Thus, the Goldilocks zone of data adds just enough structure to make the data both secure and searchable, so it is available, usable, and adds value to the organization. Systems in this zone easily adapt to changing missions and changing data, providing the flexibility to bring in new datasets, new data, and new security groups without extra effort.

Are you in the zone?

Only data structures in the Goldilocks zone provide for both physical control and indexing of all data, even unstructured data, so it is searchable and flexible. And they enable fine-grained authorization to ensure that every query performed complies with given rules and regulations, and the right data is returned to the individual requestor and used correctly from a sensitivity perspective. Koverse Data Platform (KDP) is an example of a data organization that is in the Goldilocks zone.

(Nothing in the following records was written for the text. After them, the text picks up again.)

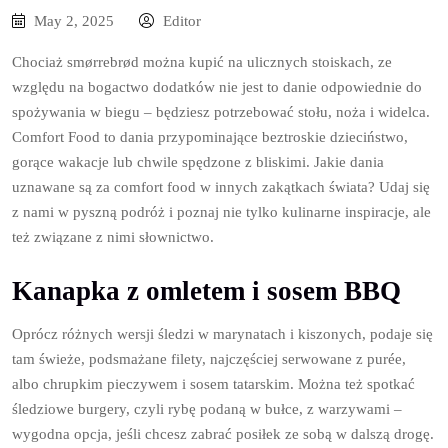
May 2, 2025
Editor
Chociaż smørrebrød można kupić na ulicznych stoiskach, ze
względu na bogactwo dodatków nie jest to danie odpowiednie do
spożywania w biegu – będziesz potrzebować stołu, noża i widelca.
Comfort Food to dania przypominające beztroskie dzieciństwo,
gorące wakacje lub chwile spędzone z bliskimi. Jakie dania
uznawane są za comfort food w innych zakątkach świata? Udaj się
z nami w pyszną podróż i poznaj nie tylko kulinarne inspiracje, ale
też związane z nimi słownictwo.
Kanapka z omletem i sosem BBQ
Oprócz różnych wersji śledzi w marynatach i kiszonych, podaje się
tam świeże, podsmażane filety, najczęściej serwowane z purée,
albo chrupkim pieczywem i sosem tatarskim. Można też spotkać
śledziowe burgery, czyli rybę podaną w bułce, z warzywami –
wygodna opcja, jeśli chcesz zabrać posiłek ze sobą w dalszą drogę.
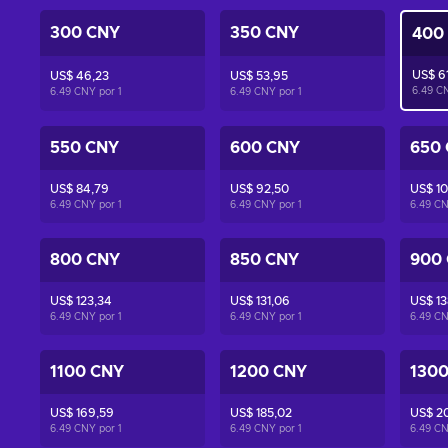
300 CNY
350 CNY
400
US$ 6
US$ 46,23
US$ 53,95
6.49 C
6.49 CNY por
1
6.49 CNY por
1
550 CNY
600 CNY
650
US$ 84,79
US$ 92,50
US$ 10
6.49 CNY por
1
6.49 CNY por
1
6.49 C
800 CNY
850 CNY
900
US$ 123,34
US$ 131,06
US$ 13
6.49 CNY por
1
6.49 CNY por
1
6.49 C
1100 CNY
1200 CNY
130
US$ 169,59
US$ 185,02
US$ 2
6.49 CNY por
1
6.49 CNY por
1
6.49 C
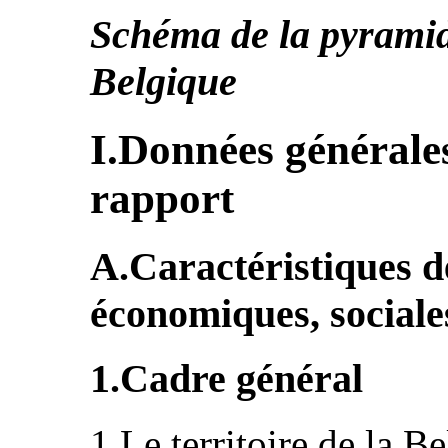
Schéma de la pyramide
Belgique
I.Données générales
rapport
A.Caractéristiques 
économiques, sociales
1.Cadre général
1.Le territoire de la B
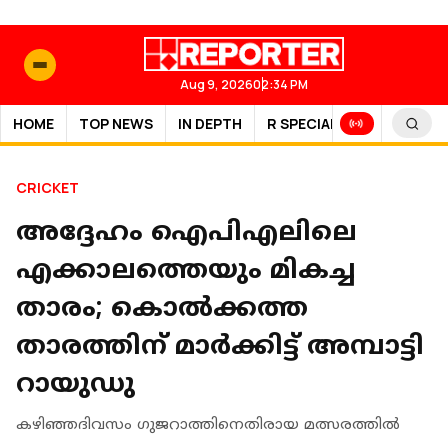
Aug 9, 2026
02:34 PM
HOME
TOP NEWS
IN DEPTH
R SPECIAL
SPORTS
CRICKET
അദ്ദേഹം ഐപിഎലിലെ
എക്കാലത്തെയും മികച്ച
താരം; കൊല്‍ക്കത്ത
താരത്തിന് മാര്‍ക്കിട്ട് അമ്പാട്ടി
റായുഡു
കഴിഞ്ഞദിവസം ഗുജറാത്തിനെതിരായ മത്സരത്തില്‍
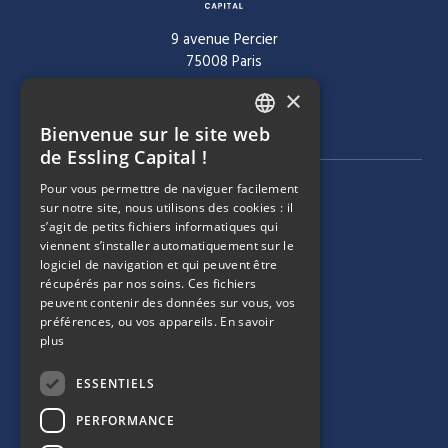
9 avenue Percier
75008 Paris
×
Tél :
+ 33 1 40 60 22 30
Bienvenue sur le site web
FRENCH
de Essling Capital !
ENGLISH
Pour vous permettre de naviguer facilement
MENU DE NAVIGATION
SOCIÉTÉ
sur notre site, nous utilisons des cookies : il
s’agit de petits fichiers informatiques qui
viennent s’installer automatiquement sur le
ÉQUIPE
logiciel de navigation et qui peuvent être
récupérés par nos soins. Ces fichiers
MENU DE NAVIGATION
STRATÉGIES
peuvent contenir des données sur vous, vos
préférences, ou vos appareils.
En savoir
plus
PORTEFEUILLE
ESSENTIELS
MENU DE NAVIGATION
ESG
PERFORMANCE
ACTUALITÉS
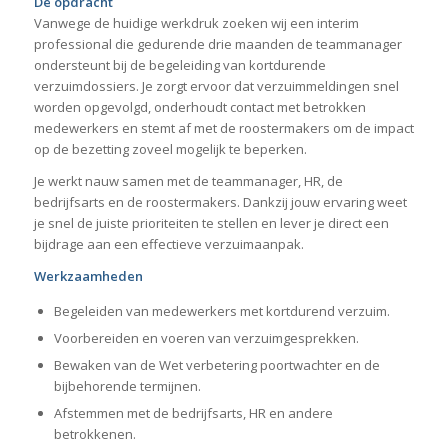
De opdracht
Vanwege de huidige werkdruk zoeken wij een interim
professional die gedurende drie maanden de teammanager
ondersteunt bij de begeleiding van kortdurende
verzuimdossiers. Je zorgt ervoor dat verzuimmeldingen snel
worden opgevolgd, onderhoudt contact met betrokken
medewerkers en stemt af met de roostermakers om de impact
op de bezetting zoveel mogelijk te beperken.
Je werkt nauw samen met de teammanager, HR, de
bedrijfsarts en de roostermakers. Dankzij jouw ervaring weet
je snel de juiste prioriteiten te stellen en lever je direct een
bijdrage aan een effectieve verzuimaanpak.
Werkzaamheden
Begeleiden van medewerkers met kortdurend verzuim.
Voorbereiden en voeren van verzuimgesprekken.
Bewaken van de Wet verbetering poortwachter en de
bijbehorende termijnen.
Afstemmen met de bedrijfsarts, HR en andere
betrokkenen.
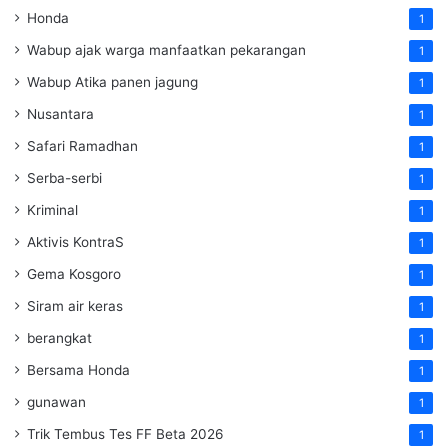
Honda
1
Wabup ajak warga manfaatkan pekarangan
1
Wabup Atika panen jagung
1
Nusantara
1
Safari Ramadhan
1
Serba-serbi
1
Kriminal
1
Aktivis KontraS
1
Gema Kosgoro
1
Siram air keras
1
berangkat
1
Bersama Honda
1
gunawan
1
Trik Tembus Tes FF Beta 2026
1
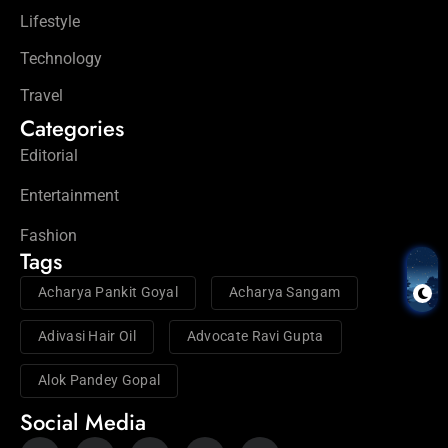
Lifestyle
Technology
Travel
Categories
Editorial
Entertainment
Fashion
Tags
Acharya Pankit Goyal
Acharya Sangam
Adivasi Hair Oil
Advocate Ravi Gupta
Alok Pandey Gopal
Social Media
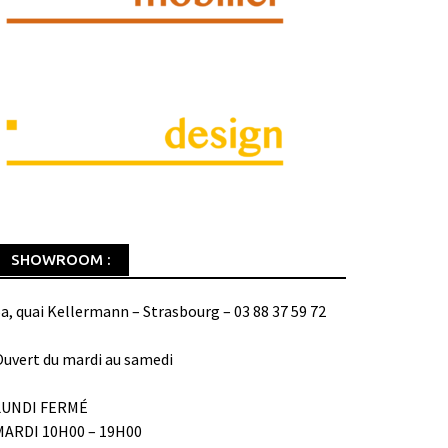
SHOWROOM :
a, quai Kellermann – Strasbourg – 03 88 37 59 72
uvert du mardi au samedi
LUNDI FERMÉ
MARDI 10H00 – 19H00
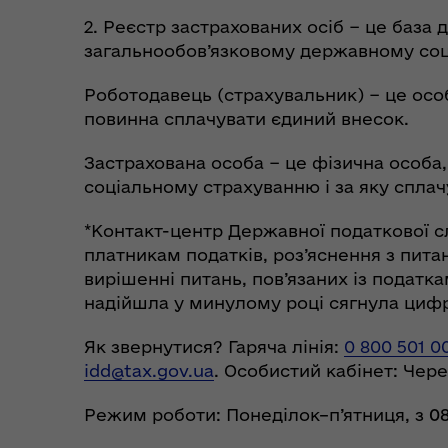
2. Реєстр застрахованих осіб − це база 
загальнообов’язковому державному соц
Роботодавець (страхувальник) − це особ
повинна сплачувати єдиний внесок.
Застрахована особа − це фізична особа,
соціальному страхуванню і за яку сплач
*Контакт-центр Державної податкової с
платникам податків, роз’яснення з пита
вирішенні питань, пов’язаних із податка
надійшла у минулому році сягнула цифри
Як звернутися? Гаряча лінія:
0 800 501 0
idd@tax.gov.ua
. Особистий кабінет: Чер
Режим роботи: Понеділок–п’ятниця, з
0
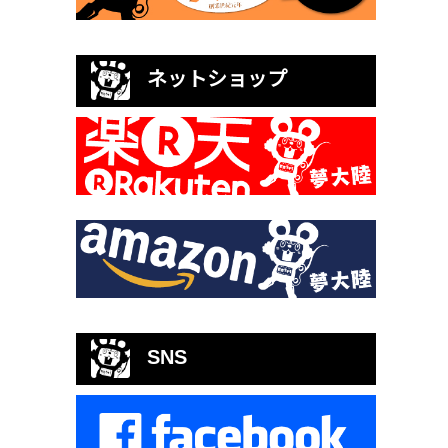
ネットショップ
SNS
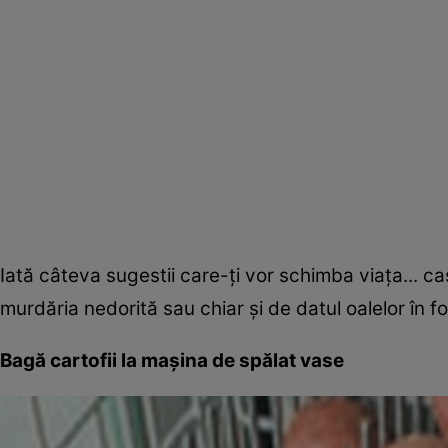
Iată câteva sugestii care-ți vor schimba viața... ca
murdăria nedorită sau chiar și de datul oalelor în fo
Bagă cartofii la mașina de spălat vase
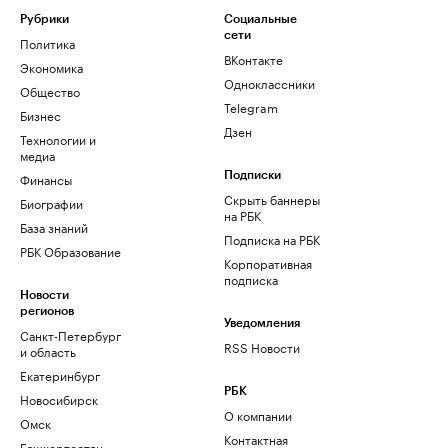
Рубрики
Социальные
сети
Политика
ВКонтакте
Экономика
Одноклассники
Общество
Telegram
Бизнес
Дзен
Технологии и
медиа
Финансы
Подписки
Скрыть баннеры
Биографии
на РБК
База знаний
Подписка на РБК
РБК Образование
Корпоративная
подписка
Новости
регионов
Уведомления
Санкт-Петербург
RSS Новости
и область
Екатеринбург
РБК
Новосибирск
О компании
Омск
Контактная
Башкортостан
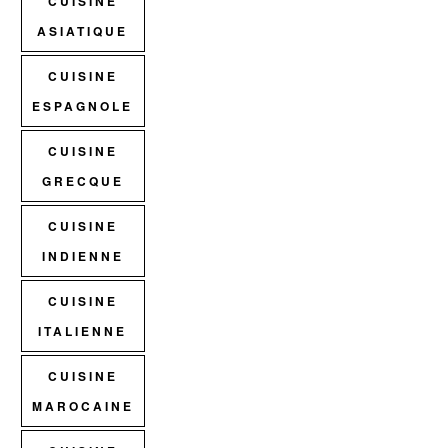
CUISINE
ASIATIQUE
CUISINE
ESPAGNOLE
CUISINE
GRECQUE
CUISINE
INDIENNE
CUISINE
ITALIENNE
CUISINE
MAROCAINE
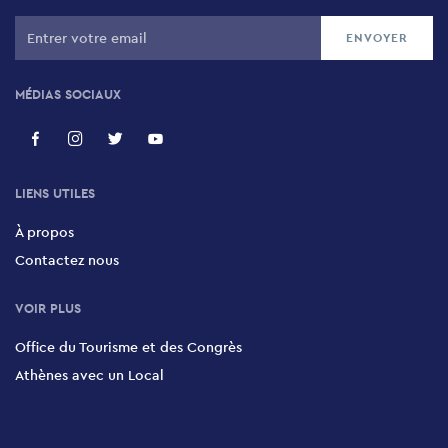
MÉDIAS SOCIAUX
LIENS UTILES
À propos
Contactez nous
VOIR PLUS
Office du Tourisme et des Congrès
Athènes avec un Local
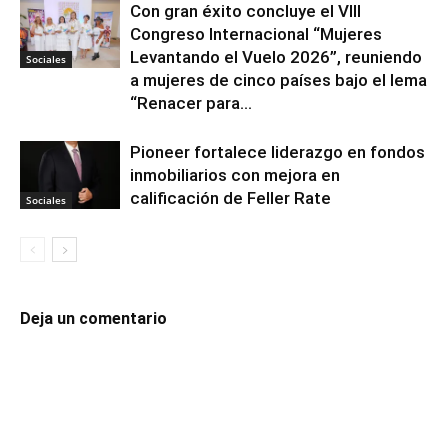
Con gran éxito concluye el VIII
Congreso Internacional “Mujeres
Levantando el Vuelo 2026”, reuniendo
Sociales
a mujeres de cinco países bajo el lema
“Renacer para...
Pioneer fortalece liderazgo en fondos
inmobiliarios con mejora en
calificación de Feller Rate
Sociales
Deja un comentario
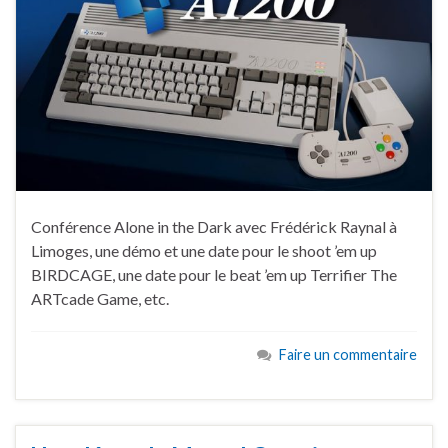
Conférence Alone in the Dark avec Frédérick Raynal à
Limoges, une démo et une date pour le shoot ’em up
BIRDCAGE, une date pour le beat ’em up Terrifier The
ARTcade Game, etc.
Faire un commentaire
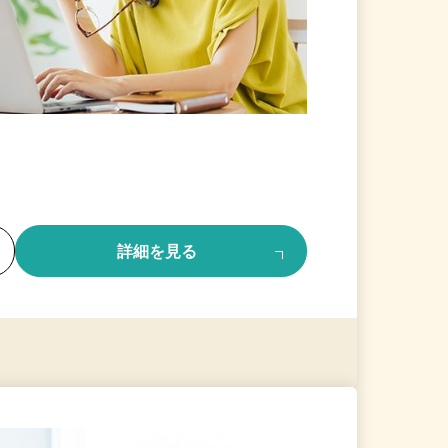
る
詳細を見る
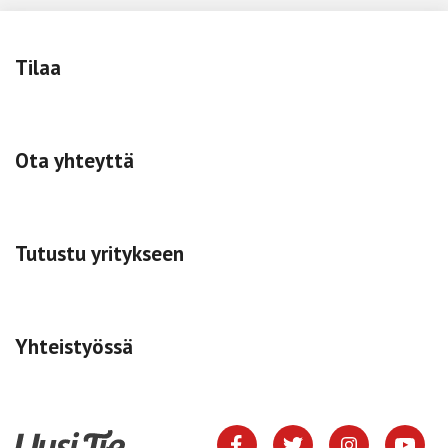
Tilaa
Ota yhteyttä
Tutustu yritykseen
Yhteistyössä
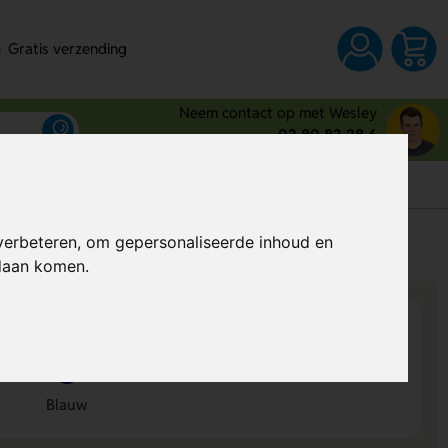
Gratis verzending
Neem contact op met Wesley
03 80 83 28 6
s
verbeteren, om gepersonaliseerde inhoud en
Al vanaf
€ 0,97
per stuk (excl. BTW)
ndaan komen.
Blauw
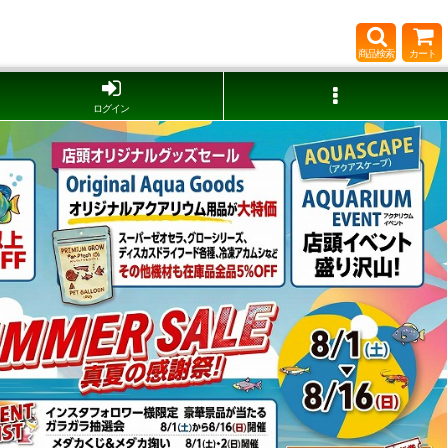
商品検索
カート
ログイン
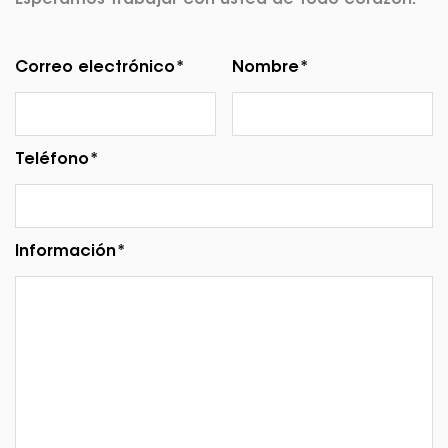
Esperamos trabajar con usted de todo corazón.
Correo electrónico*
Nombre*
Teléfono*
Información*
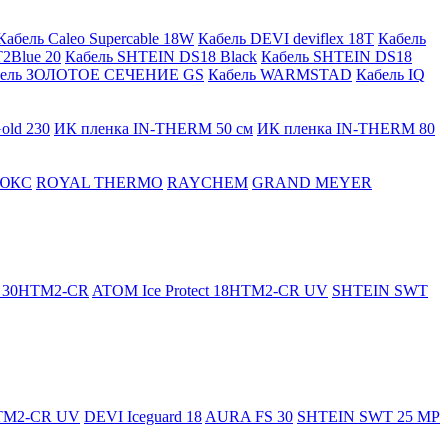
Кабель Caleo Supercable 18W
Кабель DEVI deviflex 18T
Кабель
2Blue 20
Кабель SHTEIN DS18 Black
Кабель SHTEIN DS18
бель ЗОЛОТОЕ СЕЧЕНИЕ GS
Кабель WARMSTAD
Кабель IQ
old 230
ИК пленка IN-THERM 50 см
ИК пленка IN-THERM 80
ЮКС
ROYAL THERMO
RAYCHEM
GRAND MEYER
ct 30HTM2-CR
ATOM Ice Protect 18HTM2-CR UV
SHTEIN SWT
HTM2-CR UV
DEVI Iceguard 18
AURA FS 30
SHTEIN SWT 25 MP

The following four tests can help to judge whether your data is in the zone:

  1. Is all the data available for searching? If not, then you’re not in the Goldilocks zone. With KDP, every field of every record is automatically indexed and available for searching upon ingestion of the database.
  2. If a new field suddenly shows up in a dataset being ingested, how much work is needed to get it into the system and make it searchable? If any human effort is required for data transformation or cleaning, then you’re not in the Goldilocks zone. If the change consumes excessive system resources, such as for reindexing, then you’re not in the Goldilocks zone. In KDP, the amount of extra effort needed to bring in a new field is zero—the system treats new fields just like any other field being ingested.
  3. If a new type of data sensitivity shows up in a dataset being ingested, how much work is needed to get it applied in the system? If changes are needed to existing data or any reindexing or extra processing is required, then you’re not in the Goldilocks zone. With KDP, adding a new security group simply requires ensuring the data is labeled properly and granting the right people access to it.
  4. Is it possible to join or otherwise process different datasets in the system? If you cannot join, aggregate, or otherwise process entire datasets to create a new dataset without specific effort, or you can but the data comparison takes an inordinate amount of time and system resources, then you’re not in the Goldilocks zone. With KDP, you can process any dataset with any other dataset at scale.